I want the Evo intake, because of the Minnesota winters. With a CAI it would get Salt and liquid salt in a CAI and mess everthing up. If I lived in a warmer weather state it would work(CAI).


----------



## PaulCep (Jul 23, 2007)

*Re: (debo0726)*

i live in illinois, chi-town, what should i do? my cousin form arizona tunes dubs alot and she said to go with a CAI.. from exp'ed driver tuner what should i get regardless of money but will be the perfect fit?


----------



## rishsn (Aug 26, 2006)

*Re: (debo0726)*


_Quote, originally posted by *debo0726* »_I want the Evo intake, because of the Minnesota winters. With a CAI it would get Salt and liquid salt in a CAI and mess everthing up. If I lived in a warmer weather state it would work(CAI).
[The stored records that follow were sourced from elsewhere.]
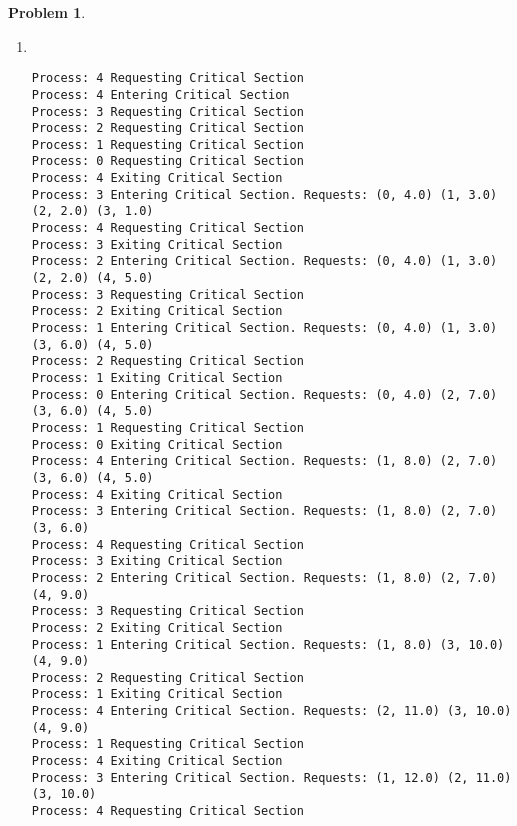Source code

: \documentclass{article}
\theoremstyle{problemstyle}
\newtheorem{problem}{Problem}
\begin{document}
\begin{problem}
\begin{enumerate}[label=(\alph*)]
\begin{lstlisting}
Process: 4 Exiting Critical Section
Process: 1 Entering Critical Section. Requests: (1, 9.0) (2, 9.0) (3, 9.0)
Process: 4 Requesting Critical Section
Process: 1 Exiting Critical Section
Process: 2 Entering Critical Section. Requests: (2, 9.0) (3, 9.0) (4, 9.0)
Process: 2 Exiting Critical Section
Process: 3 Entering Critical Section. Requests: (3, 9.0) (4, 9.0)
Process: 3 Exiting Critical Section
Process: 4 Entering Critical Section. Requests: (4, 9.0)
Process: 4 Exiting Critical Section
Process: 0 Requesting Critical Section
Process: 0 Entering Critical Section
Process: 0 Exiting Critical Section
Process: 0 Requesting Critical Section
Process: 0 Entering Critical Section
Process: 0 Exiting Critical Section
\end{lstlisting}
\item~
\begin{lstlisting}
Process: 4 Requesting Critical Section
Process: 4 Entering Critical Section
Process: 3 Requesting Critical Section
Process: 2 Requesting Critical Section
Process: 1 Requesting Critical Section
Process: 0 Requesting Critical Section
Process: 4 Exiting Critical Section
Process: 3 Entering Critical Section. Requests: (0, 4.0) (1, 3.0) (2, 2.0) (3, 1.0)
Process: 4 Requesting Critical Section
Process: 3 Exiting Critical Section
Process: 2 Entering Critical Section. Requests: (0, 4.0) (1, 3.0) (2, 2.0) (4, 5.0)
Process: 3 Requesting Critical Section
Process: 2 Exiting Critical Section
Process: 1 Entering Critical Section. Requests: (0, 4.0) (1, 3.0) (3, 6.0) (4, 5.0)
Process: 2 Requesting Critical Section
Process: 1 Exiting Critical Section
Process: 0 Entering Critical Section. Requests: (0, 4.0) (2, 7.0) (3, 6.0) (4, 5.0)
Process: 1 Requesting Critical Section
Process: 0 Exiting Critical Section
Process: 4 Entering Critical Section. Requests: (1, 8.0) (2, 7.0) (3, 6.0) (4, 5.0)
Process: 4 Exiting Critical Section
Process: 3 Entering Critical Section. Requests: (1, 8.0) (2, 7.0) (3, 6.0)
Process: 4 Requesting Critical Section
Process: 3 Exiting Critical Section
Process: 2 Entering Critical Section. Requests: (1, 8.0) (2, 7.0) (4, 9.0)
Process: 3 Requesting Critical Section
Process: 2 Exiting Critical Section
Process: 1 Entering Critical Section. Requests: (1, 8.0) (3, 10.0) (4, 9.0)
Process: 2 Requesting Critical Section
Process: 1 Exiting Critical Section
Process: 4 Entering Critical Section. Requests: (2, 11.0) (3, 10.0) (4, 9.0)
Process: 1 Requesting Critical Section
Process: 4 Exiting Critical Section
Process: 3 Entering Critical Section. Requests: (1, 12.0) (2, 11.0) (3, 10.0)
Process: 4 Requesting Critical Section

\end{lstlisting}
\end{enumerate}
\end{problem}
\end{document}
i saw this http://www.knfilters.com/snowmobile.htm. It reduces the likelyhood of water, salts... being sucked up from the road. The only way of getting hydrolock with the sock on the filter is if you drive through a puddle at the same level as the filter.


----------



## dead0narrivel (Aug 7, 2005)

not a bad idea...


----------



## debo0726 (May 18, 2007)

*Re: (rishsn)*

No, it looks like a great idea. But messing around with it ever change of the season. The short ram is for me, had them in my past VW's and they worked great.


----------



## nutbox11 (Dec 17, 2005)

*Re: (dead0narrivel)*

ha didnt even notice. sorry ill leave you alone


----------



## dead0narrivel (Aug 7, 2005)

haha im just playing man its all good...


----------



## rafdiaz (Aug 14, 2007)

*Where do you find LNT info?*

Ok, so I hear all the hype about the LNTcai but this is the only place I can find any literature. Where do you find information about this and where do you go to buy one?


----------